▶ _TESTO FORNITO_
A chiunque capita di avere un parente bizzarro in famiglia: la classica “pecora nera” che desta però benevola simpatia o affetto.
Nei primi anni ’70 (e a quanto pare tutt’oggi), il Pci e il suo entourage si relazionarono in modo “affettuoso”, non per forza ostico, con le Brigate Rosse: dopo il delitto Moro questa concezione parve scomparire, salvo attualmente riaffiorare inquietante in una frase di Rodotà; in contrasto con la Tav, il politico affermava che l’allineamento delle nuove Br a confronto dello sciopero è “deprecabile ma comprensibile”.
In seguito l’ex membro del Pci si è scusato, ma il lapsus freudiano è lampante.
Piero Fassino ha onestamente descritto il comportamento del Pci in quegli anni.
«a volte, le nostre intenzioni erano confuse. Mentre alcuni compagni pensavano a una congiura di forze reazionarie, in altri la condanna del terrorismo era, come dire?, soltanto tattica. Secondo questi ultimi compagni, il terrorista sbagliava unicamente perché la forma di lotta che aveva scelto era “controproducente” e faceva il gioco del padrone. Mancava in molti di noi un giudizio negativo della violenza, da rifiutare sempre, in sé e per sé. E c’erano anche, guai a non riconoscerlo!, gruppi sia pure isolati di nostri compagni che dicevano di certe vittime: “Gli sta bene!”. Accadde, ad esempio, per il sequestro Amerio. Quest’ultima posizione si espresse nella formula: “I terroristi sono compagni che sbagliano”. Lo slogan imperversò per un paio d’anni, fino al 1977, contrapponendosi alla tesi della congiura».
Allo stesso ragionamento è arrivato Giorgio Amendola nel 1979.
«L’errore iniziale compiuto dal sindacato è stato quello di non denunciare immediatamente il primo atto di violenza teppistica compiuto in fabbrica, come quello compiuto nelle scuole. L’errore dei comunisti è stato quello di non aver criticato apertamente, fin dal primo momento, questo comportamento, per un’accettazione supina dell’autonomia sindacale e per non estraniarsi dai cosiddetti movimenti».

▶ _PROBLEMA ASSEGNATO 1_
Stabilisci se le affermazioni seguenti concordano con il testo sul Pci e le Brigate Rosse, rispondendo sì o no e citando le parole decisive: (a) secondo Fassino, lo slogan "I terroristi sono compagni che sbagliano" circolò fino al 1977; (b) Giorgio Amendola giunse allo stesso ragionamento nel 1985; (c) secondo Fassino, tutti i compagni condannavano la violenza in sé e per sé.
▶ _PROBLEMA ASSEGNATO 2_
Prosegui il testo sul Pci e le Brigate Rosse, riprendendo subito dopo la citazione di Giorgio Amendola.

▶ _SEZIONE DATI_
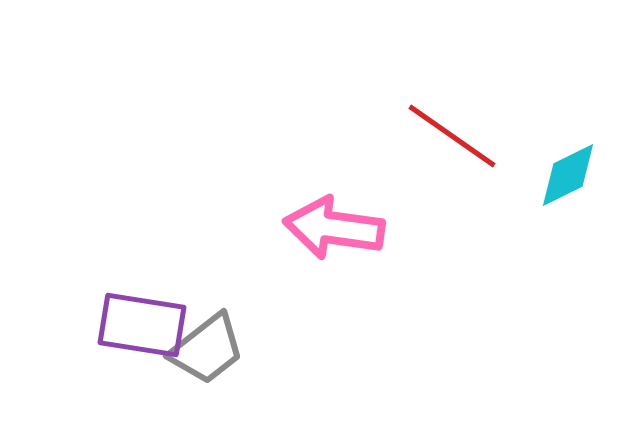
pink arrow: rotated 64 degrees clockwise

▶ _RISPOSTA SCRITTA 1_
(a) Sì: «Lo slogan imperversò per un paio d’anni, fino al 1977».
(b) No: «Allo stesso ragionamento è arrivato Giorgio Amendola nel 1979».
(c) No: «Mancava in molti di noi un giudizio negativo della violenza, da rifiutare sempre, in sé e per sé».

▶ _RISPOSTA SCRITTA 2_
La terminologia dei “compagni che sbagliano” era differente, ma simile a “sedicenti Brigate Rosse”: da una parte c’era che un rifiuto non totale della violenza(e considerava i primi atti terroristici come una banale provocazione), dall’altra si sosteneva che le Brigate Rosse fossero un’emanazione di servizi segreti deviati(lo scopo era screditare il Pci nel suo progresso elettorale), talvolta analizzando, caso per caso, i teatri degli omicidi.
In effetti, secondo il politologo Giorgio Galli, il “caso Moro” fu pieno di curiose incongruenze (alcune lettere dello statista contenevano frasi insensate se non intese come messaggi subliminali ed inoltre fu clamorosa l’irruzione nel paese di Gradoli, quando Moro era prigioniero in Via Gradoli, a Roma) ed anche l’omicidio Ruffilli (che già minacciato, aprì incautamente la porta a dei finti postini, quando di sabato il servizio postale è notoriamente fermo, e fu ucciso in ginocchio come in un’esecuzione).
Spesso non solo i politici occhieggiavano al movimento delle Brigate Rosse, ma addirittura importanti intellettuali (Leonardo Sciascia, Alberto Moravia ed Eugenio Montale): nel 1977 a Torino alcuni membri della giuria popolare si rifiutarono di partecipare al processo contro Renato Curcio, il fondatore delle Br.
In quest’occasione Sciascia lanciò discutibili dichiarazioni (criticate fortemente dal Partito Comunista), in nome di un pensiero individualista..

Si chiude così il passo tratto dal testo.